No other product ramp in the history of technology has been so maligned, browbeaten, slandered and falsely accused than Apple's iOS platform. From incredulous competitors who insisted at its unveiling that it was simply a hoax to analysts who spread stories that the original iPhone's new screen would suddenly decay after a few months, every successive model of iPhone and iPad has been viciously attacked as flawed, incompetent and the likely subject of a massive recall prior to each achieving record sales: from supposedly failing Infineon 3G chips in the iPhone 3GS to iPhone 4's AntennaGate to scathing criticism of iPhone 4S's Siri and iPhone 5's Maps.
On top of that, groups like Greenpeace misleadingly attacked Apple's leadership in environmentally sustainable manufacturing and operations, while major news outlets followed a one man show supposedly depicting the company's callous indifference to human rights and worker exploitation, two areas where Apple had long been working to improve things not only among its own suppliers, but in setting an example for its competitors to follow.
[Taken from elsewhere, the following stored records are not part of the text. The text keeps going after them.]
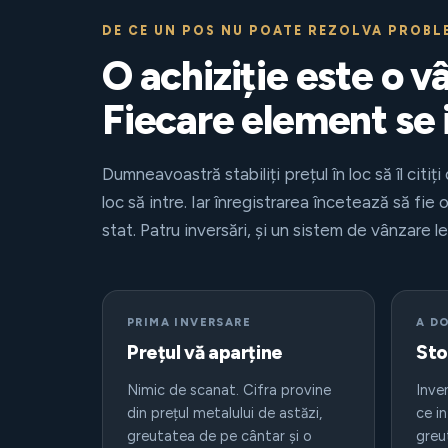
DE CE UN POS NU POATE REZOLVA PROBL
O achiziție este o v
Fiecare element se 
Dumneavoastră stabiliți prețul în loc să îl citiți
loc să intre. Iar înregistrarea încetează să fie
stat. Patru inversări, și un sistem de vânzare l
PRIMA INVERSARE
A D
Prețul vă aparține
Sto
Nimic de scanat. Cifra provine
Inve
din prețul metalului de astăzi,
ce in
greutatea de pe cântar și o
greu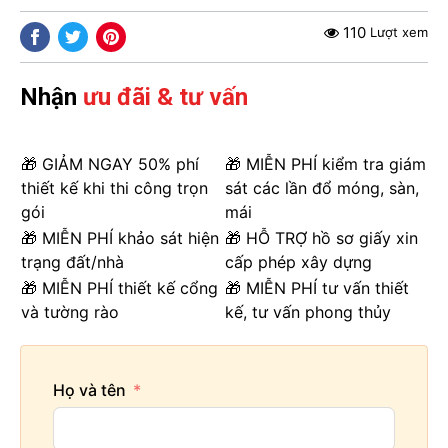
110
Lượt xem
Nhận
ưu đãi & tư vấn
🎁 GIẢM NGAY 50% phí
🎁 MIỄN PHÍ kiểm tra giám
thiết kế khi thi công trọn
sát các lần đổ móng, sàn,
gói
mái
🎁 MIỄN PHÍ khảo sát hiện
🎁 HỖ TRỢ hồ sơ giấy xin
trạng đất/nhà
cấp phép xây dựng
🎁 MIỄN PHÍ thiết kế cổng
🎁 MIỄN PHÍ tư vấn thiết
và tường rào
kế, tư vấn phong thủy
Họ và tên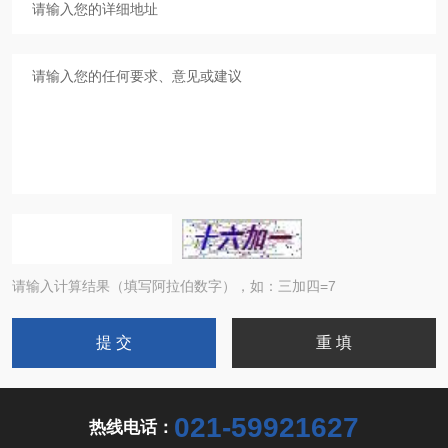
请输入计算结果（填写阿拉伯数字），如：三加四=7
021-59921627
热线电话：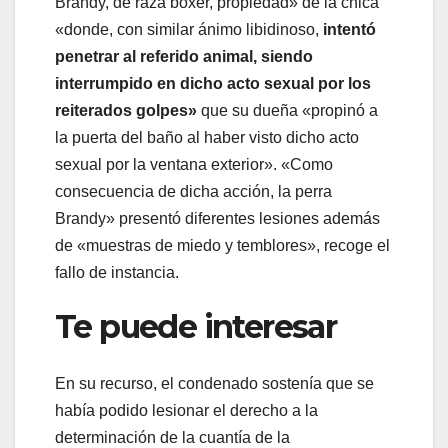
Brandy, de raza bóxer, propiedad» de la chica
«donde, con similar ánimo libidinoso,
intentó
penetrar al referido animal, siendo
interrumpido en dicho acto sexual por los
reiterados golpes»
que su dueña «propinó a
la puerta del baño al haber visto dicho acto
sexual por la ventana exterior». «Como
consecuencia de dicha acción, la perra
Brandy» presentó diferentes lesiones además
de «muestras de miedo y temblores», recoge el
fallo de instancia.
Te puede interesar
En su recurso, el condenado sostenía que se
había podido lesionar el derecho a la
determinación de la cuantía de la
If the history of Apple's iPhone were accurately captured in a film, audiences would likely find the story completely unbelievable and simply walk out of the theater. And yet, as things play out in the real world, despite the company now accounting for the majority of profits in both the PC and mobile industries, the market has plunged Apple's valuation to 52-week lows in apparent anticipation that its stricken competitors might reanimate themselves and start actually competing with the company.
This is the context Apple has faced while working to transition its chip supply from Samsung to a new fab that doesn't threaten to use its own investments in production against it as a competitor.